コルクにも大きくシャトーの名前が印字されています。自己顕示欲の強い生産者だったのかも知れません。

コルクを引き抜くとマルゴーみたいな繊細な香りが飛び出してきます。マルゴーみたいと形容するのはどこか脆弱な、壊れそうなところがあるのがその特徴であるからです。

2005年ヴィンテージと比較すると色はそんなに濃くはありませんが綺麗な赤紫色を呈しています。味わいは刺激的成分もなく上質の樽、よく熟した果実が感じられ悪くありません。

歴史的にアペラシオン・マルゴーが制定されたのはメドック、オー・メドック、サン・ジュリアン、サンテステーフの定められた1936年11月14日から遙かに遅い1954年8月10日のことです。

ムーリが1939年、ポーイヤックが1941年ですからそのあと10年以上は単なる「オー・メドック」でしかなかったのがこのマルゴーなのです。

アペラシオン・マルゴーは女性的とか云われますが実は特徴的に掴み所のないと云うか、味として統一性がないからマルゴーというアペラシオンをなかなか付与することが出来なかったと考えます。

例えばサン・ジュリアンやサンテステーフのワインはハッキリとそれと分かる特徴がありますがマルゴーはハッキリ申し上げて味や香りにバラツキが多い。シャトーによって味・香りに統一感がありません。

このシャトー・ボレール(畑はマコー)はアペラシオン・オー・メドックをで名乗ることも可能なはずですが、敢えてボルドー・シュペリュールとして販売されています。

ですが風味そして味はマルゴーの中堅どころと比較してもかなり似通っており、遜色はないように思われますが如何でしょうか。
| ワイン日記 |
| 11:23 PM | comments (2) | trackback (x) |
コメント
2000円がマルゴーの中堅どころと遜色ないとは、お買い得ですね。
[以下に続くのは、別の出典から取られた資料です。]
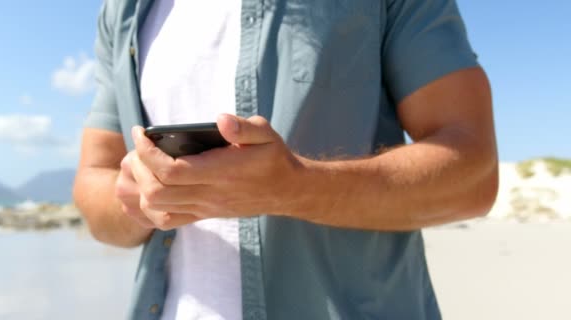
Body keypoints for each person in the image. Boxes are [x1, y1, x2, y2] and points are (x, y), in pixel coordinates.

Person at [73, 0, 498, 319]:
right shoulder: (124, 11)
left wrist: (294, 188)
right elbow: (96, 185)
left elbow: (473, 174)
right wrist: (138, 201)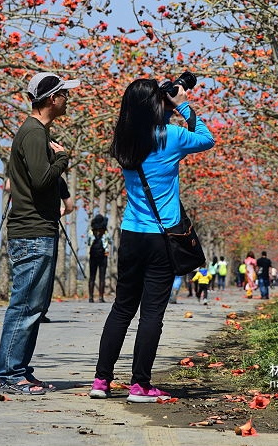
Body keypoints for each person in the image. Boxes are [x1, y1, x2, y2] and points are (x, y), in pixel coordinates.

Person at [89, 76, 215, 403]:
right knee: (151, 314)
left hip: (131, 235)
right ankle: (140, 385)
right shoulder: (170, 137)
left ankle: (101, 381)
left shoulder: (123, 141)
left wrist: (160, 106)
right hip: (162, 238)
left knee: (121, 309)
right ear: (156, 104)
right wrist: (182, 104)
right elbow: (206, 138)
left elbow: (146, 126)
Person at [0, 71, 80, 396]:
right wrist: (62, 159)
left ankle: (20, 370)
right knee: (25, 305)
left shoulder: (39, 133)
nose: (67, 99)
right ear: (51, 99)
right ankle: (9, 374)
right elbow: (43, 180)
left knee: (35, 306)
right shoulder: (32, 134)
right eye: (64, 94)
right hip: (31, 232)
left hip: (39, 229)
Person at [40, 176, 74, 322]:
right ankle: (41, 311)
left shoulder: (24, 174)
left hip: (23, 228)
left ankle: (22, 309)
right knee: (47, 272)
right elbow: (70, 206)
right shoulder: (57, 180)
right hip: (48, 229)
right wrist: (60, 212)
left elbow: (9, 186)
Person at [88, 213, 110, 303]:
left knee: (92, 277)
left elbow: (88, 243)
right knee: (102, 277)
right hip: (103, 256)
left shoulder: (91, 232)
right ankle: (101, 297)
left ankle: (91, 297)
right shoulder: (105, 233)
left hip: (93, 256)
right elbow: (111, 241)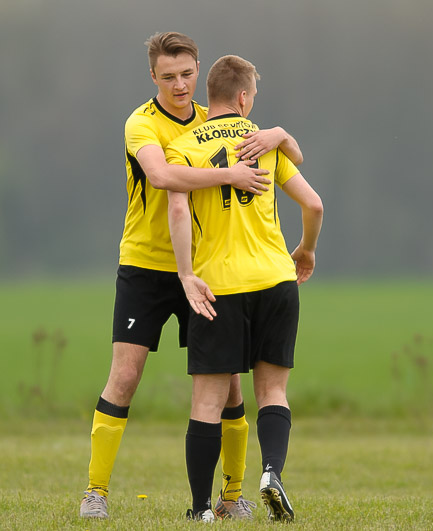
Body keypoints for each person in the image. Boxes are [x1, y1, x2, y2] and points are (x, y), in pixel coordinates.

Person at [79, 32, 305, 520]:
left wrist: (278, 133)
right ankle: (95, 492)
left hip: (204, 271)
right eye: (168, 77)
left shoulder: (211, 122)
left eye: (186, 74)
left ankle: (231, 498)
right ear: (153, 77)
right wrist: (228, 175)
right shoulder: (141, 123)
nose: (179, 85)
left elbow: (274, 151)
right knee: (125, 376)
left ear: (199, 70)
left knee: (230, 388)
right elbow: (161, 177)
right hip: (146, 265)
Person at [166, 55, 323, 522]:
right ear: (243, 97)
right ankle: (271, 472)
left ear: (208, 94)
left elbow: (178, 211)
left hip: (219, 287)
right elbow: (314, 205)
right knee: (272, 390)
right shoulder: (263, 142)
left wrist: (186, 273)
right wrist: (306, 250)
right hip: (276, 280)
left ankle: (201, 509)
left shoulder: (183, 146)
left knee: (207, 401)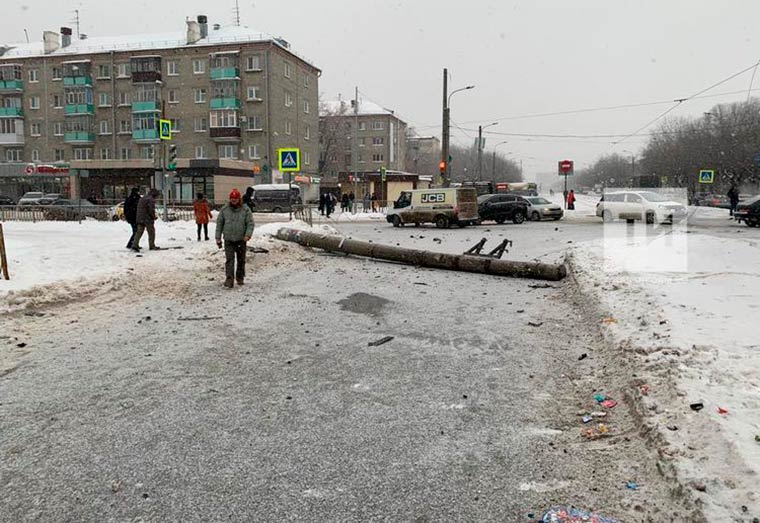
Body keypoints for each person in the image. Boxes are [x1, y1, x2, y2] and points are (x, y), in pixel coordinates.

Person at [215, 188, 254, 288]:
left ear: (239, 199)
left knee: (241, 260)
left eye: (235, 199)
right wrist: (218, 237)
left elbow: (250, 223)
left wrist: (247, 235)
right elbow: (219, 224)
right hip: (228, 239)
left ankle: (240, 277)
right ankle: (229, 279)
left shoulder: (245, 210)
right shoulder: (224, 210)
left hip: (241, 239)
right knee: (229, 260)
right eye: (232, 199)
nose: (233, 201)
アペラシオン・マルゴーは好きくないという、お客様にも教えてあげようっと。
| higemaster |2010/07/09 05:00 PM |
higemaster殿

ようやくパソコンアドレスからの転送で携帯にメルマガが受信出来るようになりました。

このオーナーさん、残念なことに心臓発作でお亡くなりになりました。